Study 1029 was an exploratory, randomized, double-blind, multicenter trial to determine the safety and efficacy of maraviroc in patients infected with dual/mixed coreceptor tropic HIV-1. The inclusion/exclusion criteria were similar to those for Studies MOTIVATE 1 and MOTIVATE 2 above and the patients were randomized in a 1:1:1 ratio to CELSENTRI once daily, CELSENTRI twice daily, or placebo. There was no significant difference in the efficacy between the CELSENTRI and placebo arms, however patients receiving CELSENTRI exhibited an increase in their absolute CD4 cell counts from baseline (+62) as compared to subjects on placebo (+36).
Pharmacodynamics
Antiviral Activity In Vitro
Maraviroc inhibits the replication of CCR5-tropic laboratory strains and clinical isolates of HIV-1 in models of acute T-cell infection. The in vitro IC50 (50% inhibitory concentration) for maraviroc against HIV-1 group M isolates (subtypes A to J) and group O isolates ranged from 0.1 to 8.9 nM (0.05 to 4.56 ng/mL). HIV-1 clinical isolates resistant to nucleoside analogue reverse transcriptase inhibitors (NRTI), non-nucleoside analogue reverse transcriptase inhibitors (NNRTI), protease inhibitors (PI) and enfuvirtide were all susceptible to maraviroc in cell culture. When used with other antiretroviral agents in vitro, the combination of maraviroc produced additive/synergistic antiviral effects with protease inhibitors (amprenavir, atazanavir, indinavir, lopinavir, nelfinavir, ritonavir and saquinavir) and was generally additive with the NRTIs (abacavir, didanosine, emtricitabine, lamivudine, stavudine, tenofovir, zalcitabine and zidovudine) and the NNRTIs (delavirdine and efavirenz and nevirapine). Maraviroc was additive/synergistic with the HIV fusion inhibitor enfuvirtide. Protein binding studies have shown that the antiviral activity of maraviroc decreases on average 2-fold in conditions where plasma proteins are present. Maraviroc has no activity against viruses that use CXCR4 as their co-receptor (CXCR4-tropic and dual-tropic viruses). The antiviral activity of maraviroc against HIV-2 has not been evaluated.

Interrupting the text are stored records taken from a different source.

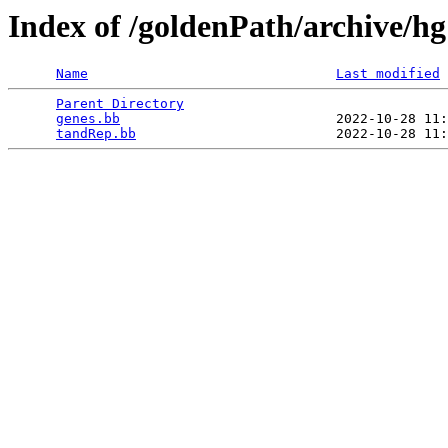
Index of /goldenPath/archive/h
Name
Last modified
Parent Directory
                                 
genes.bb
                           2022-10-28 11:
tandRep.bb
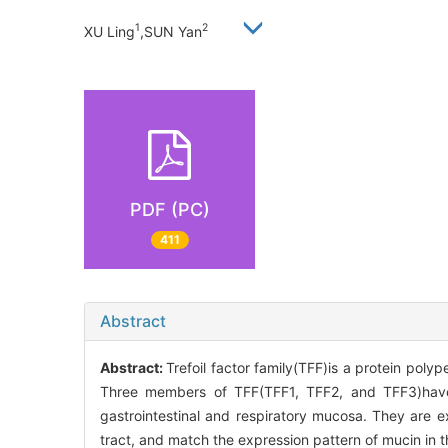
1
2
XU Ling
,SUN Yan
PDF (PC)
411
Abstract
Abstract:
Trefoil factor family(TFF)is a protein poly
Three members of TFF(TFF1, TFF2, and TFF3)have 
gastrointestinal and respiratory mucosa. They are exp
tract, and match the expression pattern of mucin in 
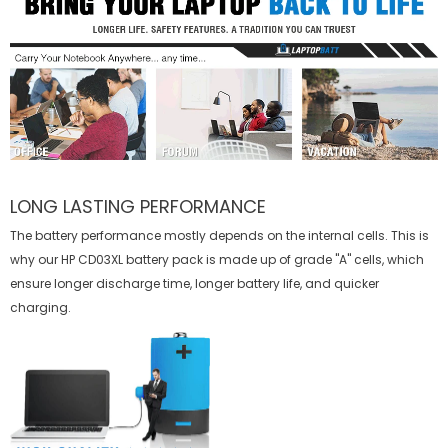
LONG LASTING PERFORMANCE
The battery performance mostly depends on the internal cells. This is
why our
HP CD03XL battery
pack is made up of grade "A" cells, which
ensure longer discharge time, longer battery life, and quicker
charging.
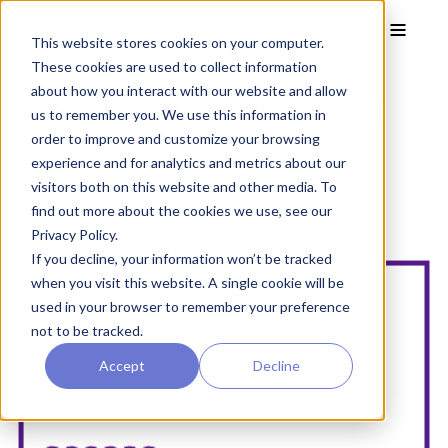
Skip to main content
Toggle
This website stores cookies on your computer.
These cookies are used to collect information
c-Myc mRNA, Human
about how you interact with our website and allow
us to remember you. We use this information in
order to improve and customize your browsing
05-0018
experience and for analytics and metrics about our
Brand:
StemRNA™
visitors both on this website and other media. To
Encodes the human c-Myc protein.
find out more about the cookies we use, see our
Privacy Policy.
If you decline, your information won’t be tracked
when you visit this website. A single cookie will be
used in your browser to remember your preference
not to be tracked.
Accept
Decline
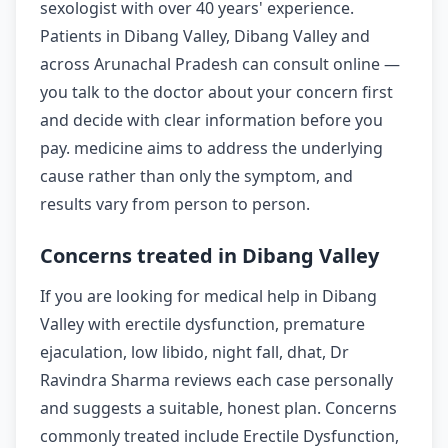
sexologist with over 40 years' experience.
Patients in Dibang Valley, Dibang Valley and
across Arunachal Pradesh can consult online —
you talk to the doctor about your concern first
and decide with clear information before you
pay. medicine aims to address the underlying
cause rather than only the symptom, and
results vary from person to person.
Concerns treated in Dibang Valley
If you are looking for medical help in Dibang
Valley with erectile dysfunction, premature
ejaculation, low libido, night fall, dhat, Dr
Ravindra Sharma reviews each case personally
and suggests a suitable, honest plan. Concerns
commonly treated include Erectile Dysfunction,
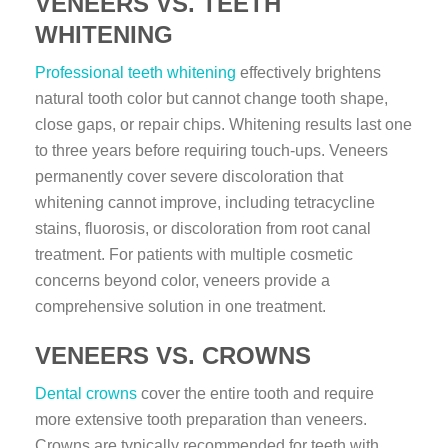
VENEERS VS. TEETH
WHITENING
Professional teeth whitening
effectively brightens
natural tooth color but cannot change tooth shape,
close gaps, or repair chips. Whitening results last one
to three years before requiring touch-ups. Veneers
permanently cover severe discoloration that
whitening cannot improve, including tetracycline
stains, fluorosis, or discoloration from root canal
treatment. For patients with multiple cosmetic
concerns beyond color, veneers provide a
comprehensive solution in one treatment.
VENEERS VS. CROWNS
Dental crowns
cover the entire tooth and require
more extensive tooth preparation than veneers.
Crowns are typically recommended for teeth with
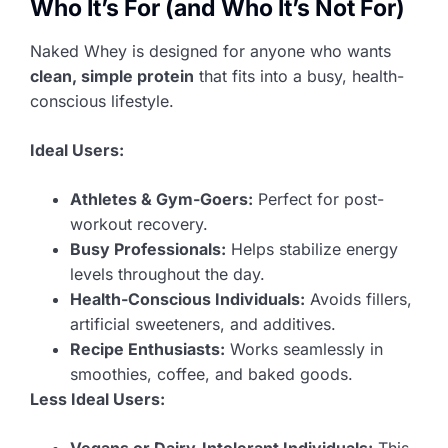
Who It’s For (and Who It’s Not For)
Naked Whey is designed for anyone who wants
clean, simple protein
that fits into a busy, health-
conscious lifestyle.
Ideal Users:
Athletes & Gym-Goers:
Perfect for post-
workout recovery.
Busy Professionals:
Helps stabilize energy
levels throughout the day.
Health-Conscious Individuals:
Avoids fillers,
artificial sweeteners, and additives.
Recipe Enthusiasts:
Works seamlessly in
smoothies, coffee, and baked goods.
Less Ideal Users:
Vegans or Dairy-Intolerant Individuals:
This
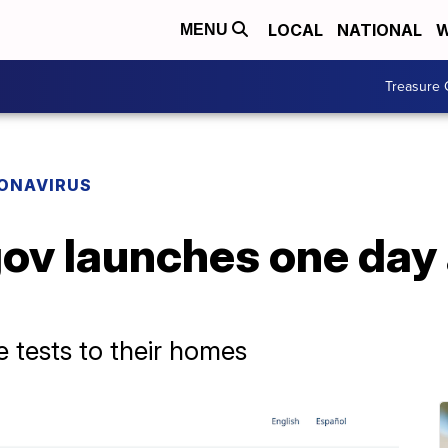
LOCAL
NATIONAL
W
MENU
Treasure 
ONAVIRUS
ov launches one day
ee tests to their homes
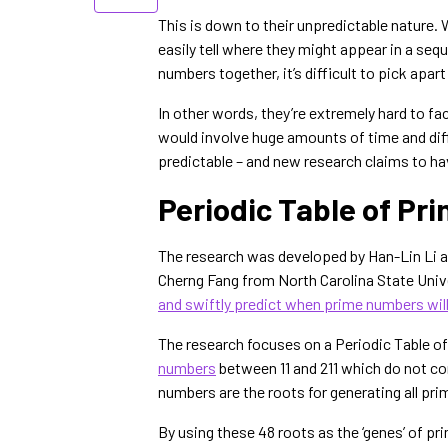
This is down to their unpredictable nature
easily tell where they might appear in a sequ
numbers together, it’s difficult to pick apa
In other words, they’re extremely hard to f
would involve huge amounts of time and diffi
predictable – and new research claims to h
Periodic Table of Pr
The research was developed by Han-Lin Li a
Cherng Fang from North Carolina State Unive
and swiftly predict when prime numbers wil
The research focuses on a Periodic Table o
numbers
between 11 and 211 which do not con
numbers are the roots for generating all p
By using these 48 roots as the ‘genes’ of pr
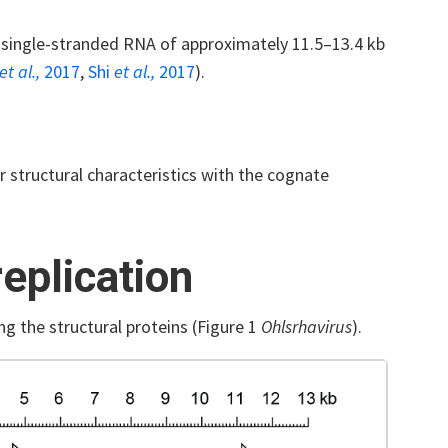
 single-stranded RNA of approximately 11.5–13.4 kb
et al.,
2017
,
Shi
et al.,
2017
).
 structural characteristics with the cognate
eplication
ng the structural proteins (Figure 1
Ohlsrhavirus
).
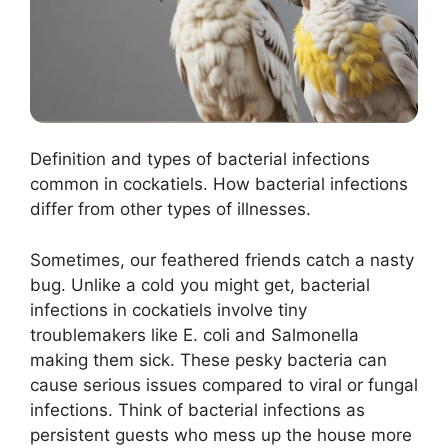
Definition and types of bacterial infections
common in cockatiels. How bacterial infections
differ from other types of illnesses.
Sometimes, our feathered friends catch a nasty
bug. Unlike a cold you might get, bacterial
infections in cockatiels involve tiny
troublemakers like E. coli and Salmonella
making them sick. These pesky bacteria can
cause serious issues compared to viral or fungal
infections. Think of bacterial infections as
persistent guests who mess up the house more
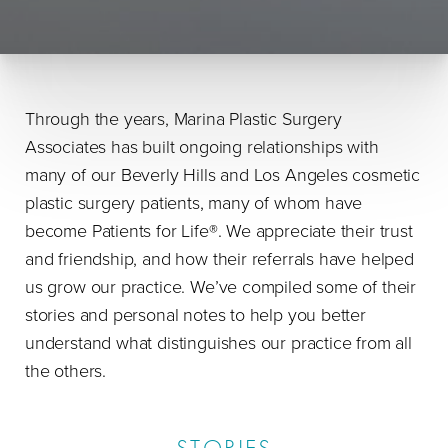
Through the years, Marina Plastic Surgery
Associates has built ongoing relationships with
many of our Beverly Hills and Los Angeles cosmetic
plastic surgery patients, many of whom have
become Patients for Life®. We appreciate their trust
and friendship, and how their referrals have helped
us grow our practice. We’ve compiled some of their
stories and personal notes to help you better
understand what distinguishes our practice from all
the others.
STORIES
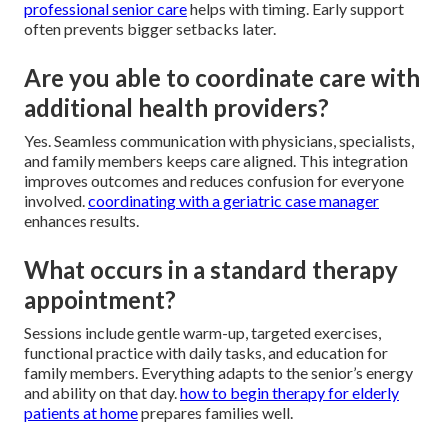
professional senior care
helps with timing. Early support
often prevents bigger setbacks later.
Are you able to coordinate care with
additional health providers?
Yes. Seamless communication with physicians, specialists,
and family members keeps care aligned. This integration
improves outcomes and reduces confusion for everyone
involved.
coordinating with a geriatric case manager
enhances results.
What occurs in a standard therapy
appointment?
Sessions include gentle warm-up, targeted exercises,
functional practice with daily tasks, and education for
family members. Everything adapts to the senior’s energy
and ability on that day.
how to begin therapy for elderly
patients at home
prepares families well.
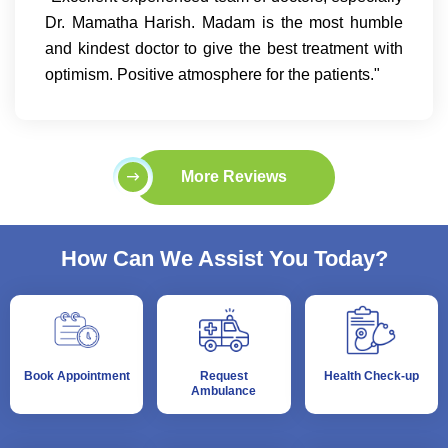
Dr. Mamatha Harish. Madam is the most humble
and kindest doctor to give the best treatment with
optimism. Positive atmosphere for the patients."
More Reviews
How Can We Assist You Today?
Book Appointment
Request
Health Check-up
Ambulance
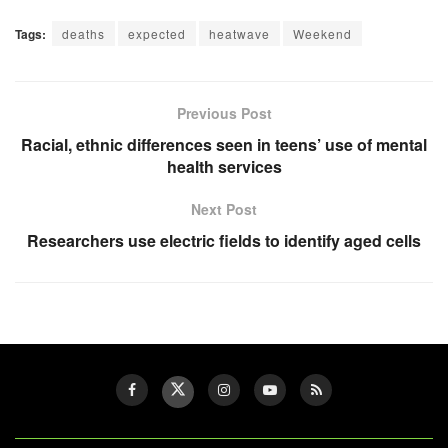
Tags:
deaths
expected
heatwave
Weekend
Previous Post
Racial, ethnic differences seen in teens’ use of mental
health services
Next Post
Researchers use electric fields to identify aged cells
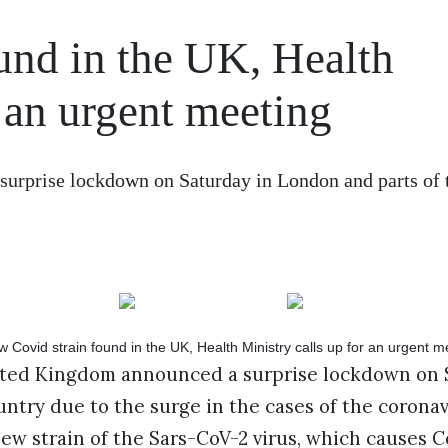
und in the UK, Health
r an urgent meeting
urprise lockdown on Saturday in London and parts of 
ited Kingdom announced a surprise lockdown on 
untry due to the surge in the cases of the coronav
new strain of the Sars-CoV-2 virus, which causes Co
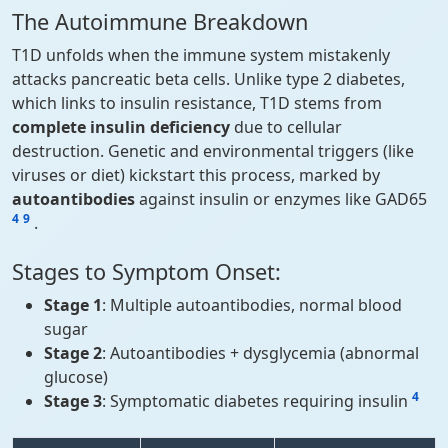
The Autoimmune Breakdown
T1D unfolds when the immune system mistakenly
attacks pancreatic beta cells. Unlike type 2 diabetes,
which links to insulin resistance, T1D stems from
complete insulin deficiency
due to cellular
destruction. Genetic and environmental triggers (like
viruses or diet) kickstart this process, marked by
autoantibodies
against insulin or enzymes like GAD65
4
9
.
Stages to Symptom Onset:
Stage 1
: Multiple autoantibodies, normal blood
sugar
Stage 2
: Autoantibodies + dysglycemia (abnormal
glucose)
4
Stage 3
: Symptomatic diabetes requiring insulin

HIV-1 variants with reduced susceptibility to maraviroc have been selected in vitro, following serial passage of 2 CCR5-tropic viruses. The maraviroc-resistant viruses remained CCR5-tropic and there was no conversion from a CCR5-tropic virus to a CXCR4-using virus. Two amino acid residue substitutions in the V3-loop region of the HIV-1 envelope glycoprotein (gp160), A316T and I323V (numbering by alignment to the HIV-1 strain HXB2) were identified by site directed mutagenesis and were shown to be necessary for the maraviroc-resistant phenotype in the HIV-1 isolate CC1/85. In contrast, a 3-amino acid residue deletion in the V3 loop, [? ]QAI (positions 315-317, numbering by alignment to the HIV-1 strain HXB2), was associated with the maraviroc-resistant phenotype in the RU570 isolate. Concentration response curves for the maraviroc resistant viruses were characterized phenotypically by curves that did not reach 100% inhibition in drug assays using serial dilutions of maraviroc. The relevance of the specific gp120 mutations observed in isolates CC1/85 and RU570 to maraviroc susceptibility in other viruses is not known.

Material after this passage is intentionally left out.